THE EXERCISE: Reproduce the lines from the one containing "country: Bolivia" through the end of the records, inclusive, switching "state / province" to "department" and leaving everything else unchanged.
--- START ---
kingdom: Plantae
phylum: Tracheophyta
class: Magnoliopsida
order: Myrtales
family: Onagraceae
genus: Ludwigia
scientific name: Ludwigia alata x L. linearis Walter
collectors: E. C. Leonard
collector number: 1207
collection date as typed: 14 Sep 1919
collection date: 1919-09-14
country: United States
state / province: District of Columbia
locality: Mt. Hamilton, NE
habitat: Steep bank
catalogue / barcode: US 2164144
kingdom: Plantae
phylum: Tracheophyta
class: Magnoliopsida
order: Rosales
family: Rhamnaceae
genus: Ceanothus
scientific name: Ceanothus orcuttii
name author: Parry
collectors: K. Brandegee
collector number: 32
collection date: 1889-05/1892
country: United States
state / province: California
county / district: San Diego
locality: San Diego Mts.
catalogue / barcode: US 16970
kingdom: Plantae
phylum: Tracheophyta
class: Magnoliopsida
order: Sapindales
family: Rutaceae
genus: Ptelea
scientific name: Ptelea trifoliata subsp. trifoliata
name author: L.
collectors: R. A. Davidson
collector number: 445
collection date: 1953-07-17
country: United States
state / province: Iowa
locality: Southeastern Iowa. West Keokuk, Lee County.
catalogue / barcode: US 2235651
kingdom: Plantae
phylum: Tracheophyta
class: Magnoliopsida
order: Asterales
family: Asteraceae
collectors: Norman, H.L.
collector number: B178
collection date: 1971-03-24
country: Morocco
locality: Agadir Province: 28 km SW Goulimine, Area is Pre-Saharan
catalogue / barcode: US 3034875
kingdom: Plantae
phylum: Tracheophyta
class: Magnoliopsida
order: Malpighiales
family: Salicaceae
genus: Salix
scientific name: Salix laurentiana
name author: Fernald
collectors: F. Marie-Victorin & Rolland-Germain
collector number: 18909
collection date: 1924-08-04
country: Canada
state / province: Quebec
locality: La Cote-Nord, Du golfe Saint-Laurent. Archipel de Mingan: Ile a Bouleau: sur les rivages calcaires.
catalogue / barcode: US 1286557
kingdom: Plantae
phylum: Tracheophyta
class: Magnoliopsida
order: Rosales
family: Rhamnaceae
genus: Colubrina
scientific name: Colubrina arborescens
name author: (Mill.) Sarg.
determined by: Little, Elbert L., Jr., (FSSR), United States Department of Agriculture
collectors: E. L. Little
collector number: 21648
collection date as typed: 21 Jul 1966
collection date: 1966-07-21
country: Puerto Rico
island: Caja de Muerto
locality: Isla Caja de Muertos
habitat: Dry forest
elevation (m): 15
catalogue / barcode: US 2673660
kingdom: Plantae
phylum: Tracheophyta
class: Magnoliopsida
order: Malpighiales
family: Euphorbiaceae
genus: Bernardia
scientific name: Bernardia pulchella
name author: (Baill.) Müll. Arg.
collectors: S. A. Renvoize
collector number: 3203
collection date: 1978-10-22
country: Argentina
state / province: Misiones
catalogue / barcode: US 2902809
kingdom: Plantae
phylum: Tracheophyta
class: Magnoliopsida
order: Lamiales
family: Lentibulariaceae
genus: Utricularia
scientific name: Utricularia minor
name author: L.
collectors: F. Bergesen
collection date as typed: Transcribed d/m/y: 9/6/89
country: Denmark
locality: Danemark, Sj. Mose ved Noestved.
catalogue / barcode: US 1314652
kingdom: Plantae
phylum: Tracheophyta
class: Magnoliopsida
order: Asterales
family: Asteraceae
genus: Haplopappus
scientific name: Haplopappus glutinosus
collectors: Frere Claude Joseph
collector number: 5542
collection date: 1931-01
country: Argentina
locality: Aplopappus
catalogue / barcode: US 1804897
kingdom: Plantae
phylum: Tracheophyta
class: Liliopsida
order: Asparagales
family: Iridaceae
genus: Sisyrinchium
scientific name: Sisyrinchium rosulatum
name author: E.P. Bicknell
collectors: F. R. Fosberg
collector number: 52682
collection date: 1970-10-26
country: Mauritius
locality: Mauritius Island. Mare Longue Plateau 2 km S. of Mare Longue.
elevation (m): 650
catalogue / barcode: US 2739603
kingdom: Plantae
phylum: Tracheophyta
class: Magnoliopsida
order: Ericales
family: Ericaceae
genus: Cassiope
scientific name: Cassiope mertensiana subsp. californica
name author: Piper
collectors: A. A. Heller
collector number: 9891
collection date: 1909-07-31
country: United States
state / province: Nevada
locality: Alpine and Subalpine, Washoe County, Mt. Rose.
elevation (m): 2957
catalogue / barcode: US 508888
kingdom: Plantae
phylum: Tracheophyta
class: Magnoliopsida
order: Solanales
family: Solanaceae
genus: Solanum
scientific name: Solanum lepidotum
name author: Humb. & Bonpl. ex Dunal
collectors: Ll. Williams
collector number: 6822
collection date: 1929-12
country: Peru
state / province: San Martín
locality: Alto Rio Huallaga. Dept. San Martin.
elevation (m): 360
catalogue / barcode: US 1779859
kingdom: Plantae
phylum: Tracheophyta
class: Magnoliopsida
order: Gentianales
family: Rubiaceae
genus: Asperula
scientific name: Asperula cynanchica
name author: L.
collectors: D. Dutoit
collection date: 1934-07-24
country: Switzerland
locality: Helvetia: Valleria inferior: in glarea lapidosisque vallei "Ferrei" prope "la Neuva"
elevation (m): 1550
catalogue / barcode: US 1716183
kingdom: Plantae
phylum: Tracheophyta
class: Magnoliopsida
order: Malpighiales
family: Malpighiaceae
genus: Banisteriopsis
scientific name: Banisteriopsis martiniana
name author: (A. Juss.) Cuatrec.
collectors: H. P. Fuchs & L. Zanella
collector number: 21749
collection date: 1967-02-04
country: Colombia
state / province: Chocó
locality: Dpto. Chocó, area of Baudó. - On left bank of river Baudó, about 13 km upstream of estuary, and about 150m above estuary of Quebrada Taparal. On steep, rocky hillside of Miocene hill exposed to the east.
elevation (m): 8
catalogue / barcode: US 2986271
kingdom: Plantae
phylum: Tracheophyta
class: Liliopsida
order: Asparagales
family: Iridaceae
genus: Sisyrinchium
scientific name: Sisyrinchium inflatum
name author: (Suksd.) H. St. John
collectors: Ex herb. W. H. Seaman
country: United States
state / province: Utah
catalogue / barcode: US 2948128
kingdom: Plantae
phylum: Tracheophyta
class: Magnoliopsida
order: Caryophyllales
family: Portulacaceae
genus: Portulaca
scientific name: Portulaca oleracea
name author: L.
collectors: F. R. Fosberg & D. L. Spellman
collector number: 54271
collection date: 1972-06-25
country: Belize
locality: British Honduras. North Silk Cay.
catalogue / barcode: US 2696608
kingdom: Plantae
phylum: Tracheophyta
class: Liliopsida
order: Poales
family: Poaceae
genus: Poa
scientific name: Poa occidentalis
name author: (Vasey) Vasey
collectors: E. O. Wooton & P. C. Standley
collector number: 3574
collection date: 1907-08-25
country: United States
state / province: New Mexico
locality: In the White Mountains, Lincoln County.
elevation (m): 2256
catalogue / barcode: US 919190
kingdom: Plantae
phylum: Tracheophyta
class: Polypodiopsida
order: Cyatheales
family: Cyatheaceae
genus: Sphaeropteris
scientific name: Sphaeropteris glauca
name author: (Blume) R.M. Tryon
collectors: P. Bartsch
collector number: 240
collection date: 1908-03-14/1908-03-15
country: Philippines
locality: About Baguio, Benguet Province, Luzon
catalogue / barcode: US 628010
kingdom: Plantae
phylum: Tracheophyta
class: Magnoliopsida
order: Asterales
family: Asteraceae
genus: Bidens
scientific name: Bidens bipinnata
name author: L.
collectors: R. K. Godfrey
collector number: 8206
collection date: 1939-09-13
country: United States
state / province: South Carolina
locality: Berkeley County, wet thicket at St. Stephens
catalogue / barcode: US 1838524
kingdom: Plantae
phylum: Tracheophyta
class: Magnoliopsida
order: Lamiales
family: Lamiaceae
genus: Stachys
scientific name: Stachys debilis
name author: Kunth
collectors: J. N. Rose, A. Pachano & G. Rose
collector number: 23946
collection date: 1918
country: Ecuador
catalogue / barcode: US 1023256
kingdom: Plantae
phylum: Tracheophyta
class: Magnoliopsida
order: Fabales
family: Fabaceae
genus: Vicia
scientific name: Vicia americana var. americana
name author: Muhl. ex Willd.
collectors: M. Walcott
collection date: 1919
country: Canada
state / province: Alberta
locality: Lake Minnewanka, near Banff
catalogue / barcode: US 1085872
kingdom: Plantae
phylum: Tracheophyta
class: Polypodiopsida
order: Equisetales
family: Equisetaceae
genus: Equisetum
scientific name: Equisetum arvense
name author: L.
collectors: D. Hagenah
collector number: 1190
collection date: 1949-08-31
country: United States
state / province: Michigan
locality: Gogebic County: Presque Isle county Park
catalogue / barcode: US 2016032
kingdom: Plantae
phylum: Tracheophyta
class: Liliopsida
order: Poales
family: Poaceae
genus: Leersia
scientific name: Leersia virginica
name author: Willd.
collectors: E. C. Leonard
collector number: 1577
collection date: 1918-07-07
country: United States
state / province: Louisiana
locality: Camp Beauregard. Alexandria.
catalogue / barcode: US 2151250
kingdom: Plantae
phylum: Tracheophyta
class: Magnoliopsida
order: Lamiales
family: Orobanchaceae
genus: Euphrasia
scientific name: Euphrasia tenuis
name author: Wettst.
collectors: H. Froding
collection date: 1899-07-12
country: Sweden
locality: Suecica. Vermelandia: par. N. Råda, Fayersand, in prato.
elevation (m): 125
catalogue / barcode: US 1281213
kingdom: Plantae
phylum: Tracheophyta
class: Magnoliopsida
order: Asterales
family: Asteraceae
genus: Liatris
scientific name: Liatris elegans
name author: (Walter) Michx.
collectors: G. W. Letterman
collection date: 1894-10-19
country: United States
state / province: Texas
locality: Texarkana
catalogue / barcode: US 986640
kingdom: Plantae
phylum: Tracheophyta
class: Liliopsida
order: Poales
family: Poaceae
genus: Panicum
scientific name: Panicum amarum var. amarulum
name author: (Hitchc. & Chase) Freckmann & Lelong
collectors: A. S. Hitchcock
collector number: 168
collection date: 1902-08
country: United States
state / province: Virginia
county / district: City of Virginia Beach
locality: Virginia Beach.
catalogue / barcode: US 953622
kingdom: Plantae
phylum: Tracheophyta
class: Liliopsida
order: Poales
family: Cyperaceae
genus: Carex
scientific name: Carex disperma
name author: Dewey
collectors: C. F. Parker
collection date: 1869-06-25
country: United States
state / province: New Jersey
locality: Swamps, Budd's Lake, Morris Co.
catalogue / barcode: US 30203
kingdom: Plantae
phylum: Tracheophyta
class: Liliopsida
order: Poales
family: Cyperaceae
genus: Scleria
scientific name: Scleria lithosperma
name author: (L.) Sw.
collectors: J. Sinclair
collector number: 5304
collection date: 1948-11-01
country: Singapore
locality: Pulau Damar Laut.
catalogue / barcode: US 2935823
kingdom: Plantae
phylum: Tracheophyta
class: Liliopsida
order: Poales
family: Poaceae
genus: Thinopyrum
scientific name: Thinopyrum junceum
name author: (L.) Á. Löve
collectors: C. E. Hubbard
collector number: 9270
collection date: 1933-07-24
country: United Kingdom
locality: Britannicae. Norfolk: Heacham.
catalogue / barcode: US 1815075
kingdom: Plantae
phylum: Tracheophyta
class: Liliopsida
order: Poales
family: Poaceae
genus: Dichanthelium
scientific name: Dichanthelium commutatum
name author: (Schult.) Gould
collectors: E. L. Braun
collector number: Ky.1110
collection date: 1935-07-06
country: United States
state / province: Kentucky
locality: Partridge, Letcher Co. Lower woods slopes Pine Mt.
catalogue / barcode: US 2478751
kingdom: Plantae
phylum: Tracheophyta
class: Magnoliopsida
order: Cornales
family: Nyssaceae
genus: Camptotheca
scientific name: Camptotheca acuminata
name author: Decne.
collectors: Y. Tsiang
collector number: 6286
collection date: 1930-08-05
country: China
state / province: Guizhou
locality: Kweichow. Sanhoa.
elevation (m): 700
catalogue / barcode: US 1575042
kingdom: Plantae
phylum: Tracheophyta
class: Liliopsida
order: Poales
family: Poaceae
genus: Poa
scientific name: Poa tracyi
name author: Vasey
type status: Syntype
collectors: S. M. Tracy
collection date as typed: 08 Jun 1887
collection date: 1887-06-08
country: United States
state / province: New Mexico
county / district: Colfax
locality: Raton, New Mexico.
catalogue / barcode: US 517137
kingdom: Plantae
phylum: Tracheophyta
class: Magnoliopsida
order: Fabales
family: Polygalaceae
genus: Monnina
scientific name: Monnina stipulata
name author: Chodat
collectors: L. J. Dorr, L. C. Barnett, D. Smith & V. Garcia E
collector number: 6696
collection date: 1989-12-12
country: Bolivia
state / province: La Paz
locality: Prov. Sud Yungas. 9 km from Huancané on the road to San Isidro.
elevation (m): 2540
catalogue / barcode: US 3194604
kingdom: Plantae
--- END ---
SOLUTION TO THE PROBLEM:
country: Bolivia
department: La Paz
locality: Prov. Sud Yungas. 9 km from Huancané on the road to San Isidro.
elevation (m): 2540
catalogue / barcode: US 3194604
kingdom: Plantae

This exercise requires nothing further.